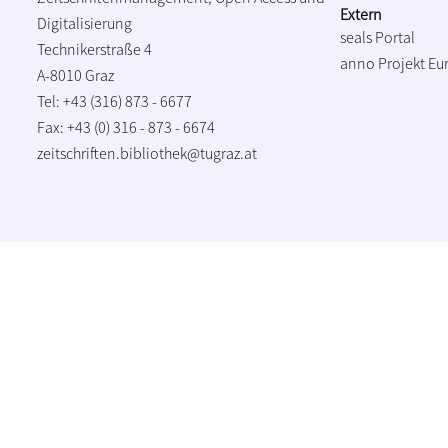
Extern
Digitalisierung
seals Portal
Technikerstraße 4
anno Projekt
Eu
A-8010 Graz
Tel: +43 (316) 873 - 6677
Fax: +43 (0) 316 - 873 - 6674
zeitschriften.bibliothek@tugraz.at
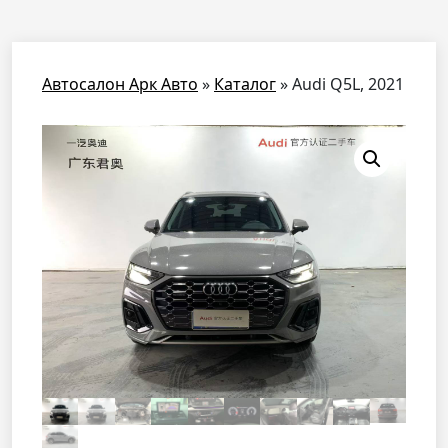
Автосалон Арк Авто
»
Каталог
»
Audi Q5L, 2021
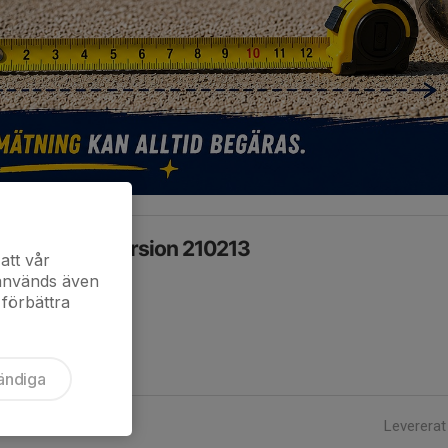
gler, svensk version 210213
att vår
 används även
 förbättra
ändiga
Levererat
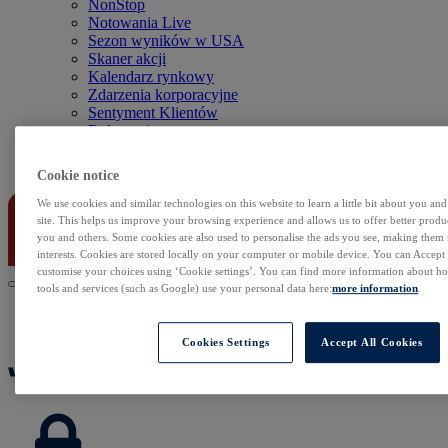
NonStop
Notowania Live
Sezon wyników w USA
Skaner akcji
Kalendarz rynkowy
Zdarzenia korporacyjne
Sentyment Klientów
Rolowania
Kontakt
Cookie notice
We use cookies and similar technologies on this website to learn a little bit about you an
site. This helps us improve your browsing experience and allows us to offer better produc
you and others. Some cookies are also used to personalise the ads you see, making them
interests. Cookies are stored locally on your computer or mobile device. You can Accept o
customise your choices using ‘Cookie settings’. You can find more information about 
tools and services (such as Google) use your personal data here:
more information
.
Cookies Settings
Accept All Cookies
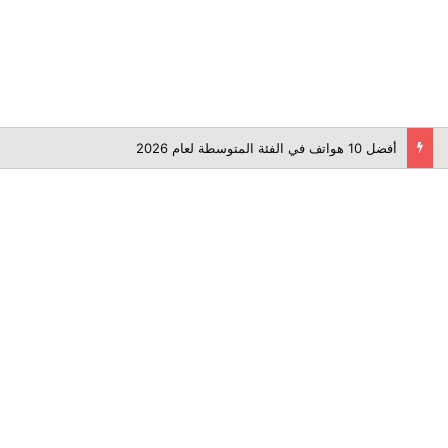
أفضل 10 هواتف في الفئة المتوسطة لعام 2026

════

■ **ABOUT THIS TASK**: Switch "Kalendarz rynkowy" to "Kalendarz ekonomiczny" and write out the text of all the records again, unchanged otherwise and without the pictures.

■ **RESPONSE**:
Extern
Digitalisierung
seals Portal
Technikerstraße 4
anno Projekt
Eu
A-8010 Graz
Tel: +43 (316) 873 - 6677
Fax: +43 (0) 316 - 873 - 6674
zeitschriften.bibliothek@tugraz.at
Автосалон Арк Авто
»
Каталог
»
Audi Q5L, 2021
gler, svensk version 210213
att vår
 används även
 förbättra
ändiga
Levererat
NonStop
Notowania Live
Sezon wyników w USA
Skaner akcji
Kalendarz ekonomiczny
Zdarzenia korporacyjne
Sentyment Klientów
Rolowania
Kontakt
Cookie notice
We use cookies and similar technologies on this website to learn a little bit about you an
site. This helps us improve your browsing experience and allows us to offer better produc
you and others. Some cookies are also used to personalise the ads you see, making them
interests. Cookies are stored locally on your computer or mobile device. You can Accept o
customise your choices using ‘Cookie settings’. You can find more information about 
tools and services (such as Google) use your personal data here:
more information
.
Cookies Settings
Accept All Cookies
أفضل 10 هواتف في الفئة المتوسطة لعام 2026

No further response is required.